Le 12 décembre dernier, Fadilah Berrada tirait sa dernière révérence. Une perte immense pour toutes celles et ceux qui ont côtoyé cette grande dame de la haute couture traditionnelle marocaine. Comment se passer de son sourire, de sa voix douce, de ses conseils bienveillants pour les vrais créateurs mais aussi de ses regards acerbes pour ceux qui se contentaient d’imiter avec imprécision? Amoureuse inconditionnelle du caftan, elle a su le conduire vers une nouvelle modernité, l’assurance de sa pérennité. Au-delà des hommages qui lui ont été rendu, il nous reste à continuer de porter haut la tenue traditionnelle en espérant que tous les stylistes poursuivront l’œuvre que s’était assignée Fadilah : transmettre l’élégance marocaine aux nouvelles générations. Encore bravo, Madame et merci pour vos leçons de mode.

Texte : wissal faris

 

Une vie dédiée à la couture
Née dans une famille bourgeoise casablancaise, Fadilah Berrada est, très jeune, passionnée par le stylisme et le modélisme et elle a surtout envie de transmettre cette passion. Aussi décide-t-elle de se tourner vers l’enseignement. La voilà donc, à 18 ans, chargée de cours en coupe et couture au Collège Moissons Nouvelles des Roches Noires à Casablanca. Une première mission qui va durer de 1951 à 1956. Elle intègre ensuite le ministère de l’éducation nationale où elle est ballotée entre l’enseignement supérieur et le corps administratif, ce qui la tient bien trop loin de ce qui est important pour elle : créer avec l’aiguille et les ciseaux. En 1988, elle fait le grand saut : elle ouvre son atelier de couture au 39, rue El Alloussi, au rez-de-chaussée de la maison où elle vit avec sa famille. Histoire de bien souligner que la couture fait désormais partie intégrante de sa vie.

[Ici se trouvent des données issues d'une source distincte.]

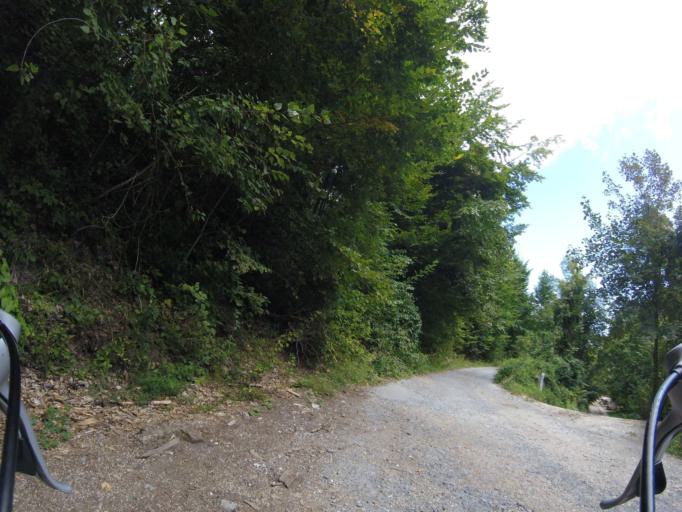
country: HU
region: Heves
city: Szilvasvarad
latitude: 48.1074
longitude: 20.5186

Tradition et transformation
En douce révolutionnaire, Fadilah Berrada met la couture traditionnelle à l’épreuve de son temps. Elle ne cessera de rafraîchir la mode marocaine, fidèle à la ligne de conduite qu’elle s’est tracée: réconcilier modernité et tradition. Les tissus sont à l’avant-garde de la mode et les coupes modernisées, ajustées à la taille, ce qui ravit ses fidèles clientes et… leurs filles. Fadilah veille aussi à ce que les broderies qui parent ses créations soient elles aussi uniques, le fruit d’un vrai travail de recherches historiques et de création. Résultat : les commandes augmentent et sa notoriété s’étendent bien au-delà des frontières du Maroc. En professionnelle, Fadilah Berrada souhaite également que le secteur se professionnalise, que les stylistes réalisent de vraies collection et que les podiums où défilent leurs créations soient à l’image des défilés internationaux.

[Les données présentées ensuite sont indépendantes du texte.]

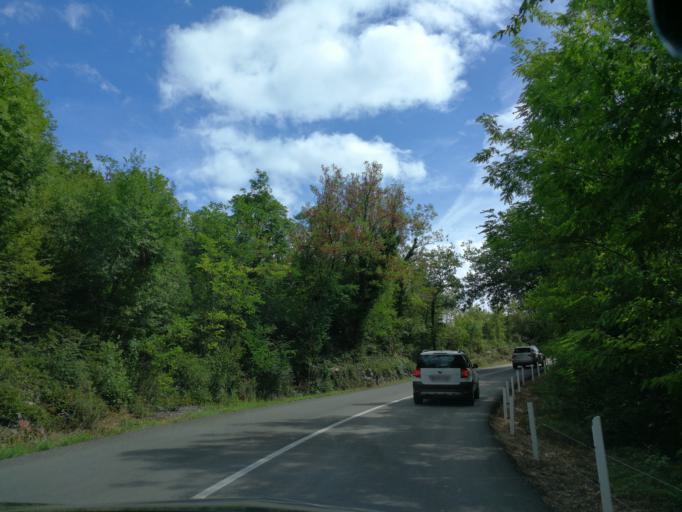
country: HR
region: Primorsko-Goranska
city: Punat
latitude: 45.0806
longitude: 14.6531
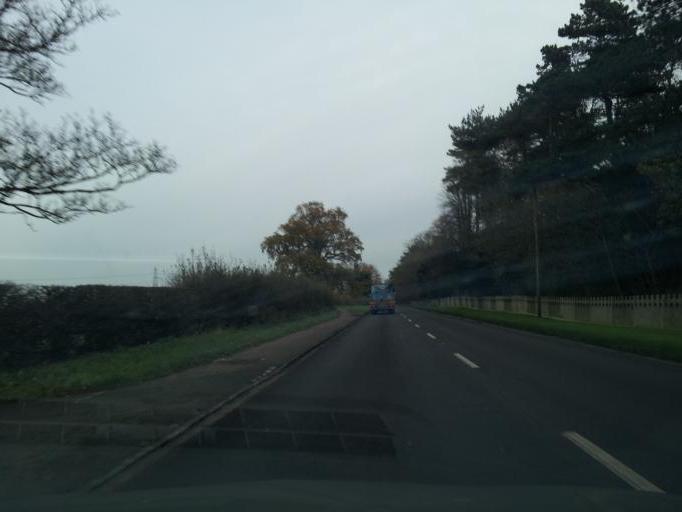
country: GB
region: England
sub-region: Central Bedfordshire
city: Leighton Buzzard
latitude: 51.9012
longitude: -0.7025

L’aiguille comme écriture artistique
Fadilah Berrada disait souvent que son aiguille remplaçait la plume, les voiles, le parchemin. ses caftans étaient des œuvres uniques, réalisées dans un souci permanent du détail. Le hasard, ou plutôt le destin, fera croiser les pas de la styliste avec ceux de l’artiste contemporain Rachid Koraïchi. En voyant les créations de Fadilah, il lui lance «J’aimerais bien que mes calligraphies figurent sur des vêtements haute couture». Le défi est lancé et, en 1988, une collection exceptionnelle voit le jour. Chaque tenue arbore une broderie-poésie qui danse sur le tissus fluide. Ces oeuvres exceptionnelles ont été reproduites dans de nombreux livres d’art contemporain. Elles sont désormais des pièces muséales, un bel hommage international à cette grande styliste, née dans un pays où, malheureusement, les stylistes ne sont pas encore élevés au rang qu’ils méritent.